Onun deliğinden beyaz fışkırıyor. Uzun bir süre iki renkle idare ediyorum. Daha
sonra bir bordo göyüyorum varlığı tüm renklerden daha gerçek. Onun ardından
daha hakiki bir renk gelecek biliyorum ama yine de önce bordoyu bilmem
gerektiğinin farkındayım. Üç renkte biri görüyorum, bordoda üçünü görüyorum
dördüncü rengin farkındayım. Sadece üç rengi biliyorum: Bordoyu, beyazı,
siyahı.
Benim ama rüyada bizim odamızdayız. Eski yatağımın orada bir
şeyler seçiyoruz. Ne olduğunu bilmiyorum. Ellerini yatağa dayamış seçerken
bende gelip ellerimi ellerinin üstüne koyuyorum. Saatler boyu aynı şekilde bir
şeyler seçmeye devam ediyoruz.
Merdivenlerden çıkıyorum sessizce ama yanımdakiler uslu
durmuyorlar. Ha bire birbirlerinin omuzuna vurup şakalaşıyorlar ben
katılmıyorum onlara. Önümden geçen bu insanların -ırkçılık yapmamak adına isim
vermeyeceğim- da önünde biri yürüyor. Ne garip ki liderleri filan da değil.
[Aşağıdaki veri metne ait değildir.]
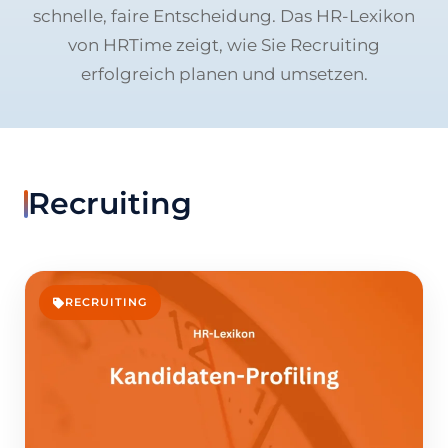
schnelle, faire Entscheidung. Das HR-Lexikon
von HRTime zeigt, wie Sie Recruiting
erfolgreich planen und umsetzen.
Recruiting
RECRUITING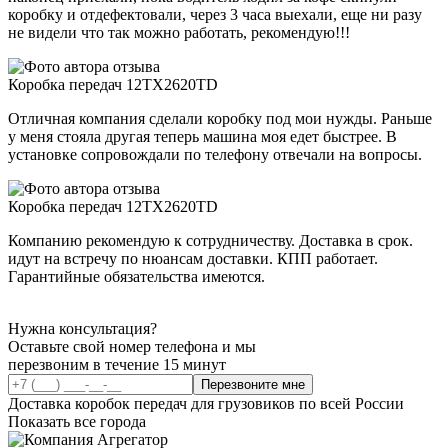
коробку и отдефектовали, через 3 часа выехали, еще ни разу
не видели что так можно работать, рекомендую!!!
Коробка передач 12TX2620TD
Отличная компания сделали коробку под мои нужды. Раньше
у меня стояла другая теперь машина моя едет быстрее. В
установке сопровождали по телефону отвечали на вопросы.
Коробка передач 12TX2620TD
Компанию рекомендую к сотрудничеству. Доставка в срок.
идут на встречу по нюансам доставки. КПП работает.
Гарантийные обязательства имеются.
Нужна консультация?
Оставьте свой номер телефона и мы
перезвоним в течение 15 минут
Перезвоните мне
Доставка коробок передач для грузовиков по всей России
Показать все города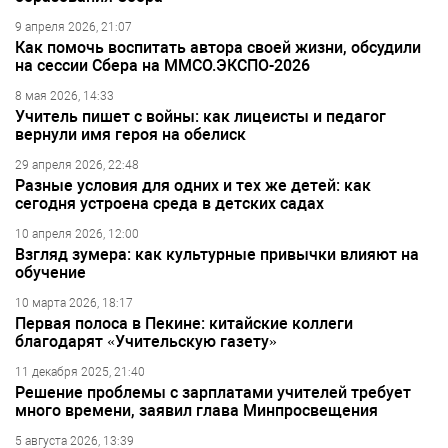
9 апреля 2026, 21:07
Как помочь воспитать автора своей жизни, обсудили
на сессии Сбера на ММСО.ЭКСПО-2026
8 мая 2026, 14:33
Учитель пишет с войны: как лицеисты и педагог
вернули имя героя на обелиск
29 апреля 2026, 22:48
Разные условия для одних и тех же детей: как
сегодня устроена среда в детских садах
10 апреля 2026, 12:00
Взгляд зумера: как культурные привычки влияют на
обучение
10 марта 2026, 18:17
Первая полоса в Пекине: китайские коллеги
благодарят «Учительскую газету»
11 декабря 2025, 21:40
Решение проблемы с зарплатами учителей требует
много времени, заявил глава Минпросвещения
5 августа 2026, 13:39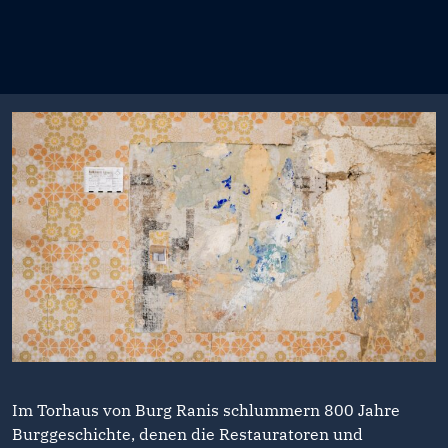
Im Torhaus von Burg Ranis schlummern 800 Jahre
Burggeschichte, denen die Restauratoren und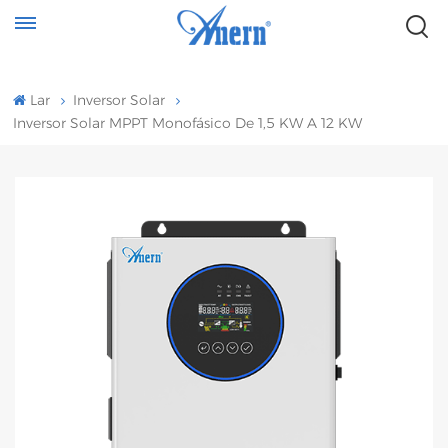
Lar
Inversor Solar
Inversor Solar MPPT Monofásico De 1,5 KW A 12 KW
Neden bilmem sevemiyorum onları. Çevremdeki sesler bir an için kesilince
arkadan yaklaşan birinin ayak seslerini duyuyorum. Elindeki bıçağı görür görmez
anlıyorum lider olmayanı öldürmeye gideceğini. Bir hamlede bıçaklıyı duvara
ittirip diğerini yere düşürüyorum. Irktaşları hemen yerden kaldırıp
götürüyorlar. Alçaklar bu sefer kollarımdan tutuyorlar benim. Uyanamıyorum.
Bıçağını sol diz kapağıma saplıyor bıçaklı.
Binler arkadaşla birlikte yüzüyoruz bir denizde. Her birimiz
serseri mayınlar, çarpa çarpa ilerleyemiyoruz. Denizin suyu da ne mavi ne yeşil
ne beyaz acayip bir renk. Bir vakit bu halde devam ettikten sonra denizden
baloncuklar çıkmaya başlıyor. Bazı arkadaşları göklere çıkardıktan sonra
saniyesinde dibi boylatıyor. Sıcaklık dayanılmaz bir raddede kendimi
haşlanıyormuş gibi hissetmeye başlıyorum. Beceriksizler demek geliyor içimden.
Ne kadar daha devam edecek bilmiyorum ama sonumuz hayra alamet değil. En
sonunda tünelin sonunda ışık görünüyor yavaşça akıyoruz ona. İnce bele
dökülürken çıkardığımız ses mest ediyor dinleyenleri. Tam ben düşerken delikli
bir metal geliyor ve bizleri süzüyor. Uzaktan bardağa bakıyorum açık renkli bir
sıvı duruyor içinde. Bağırmak istiyorum: Demsiz çay mı olur lan! Peh, demsiz
çaymış. Ne kadar da anlamsız. İnce belde demsiz çay.
Bak bu seferki biraz fantastik. Ben on kişi olmalarını
istiyorum çünkü on güzel bir sayı. Hem okunuşu rahat hem de yuvarlanmıyor.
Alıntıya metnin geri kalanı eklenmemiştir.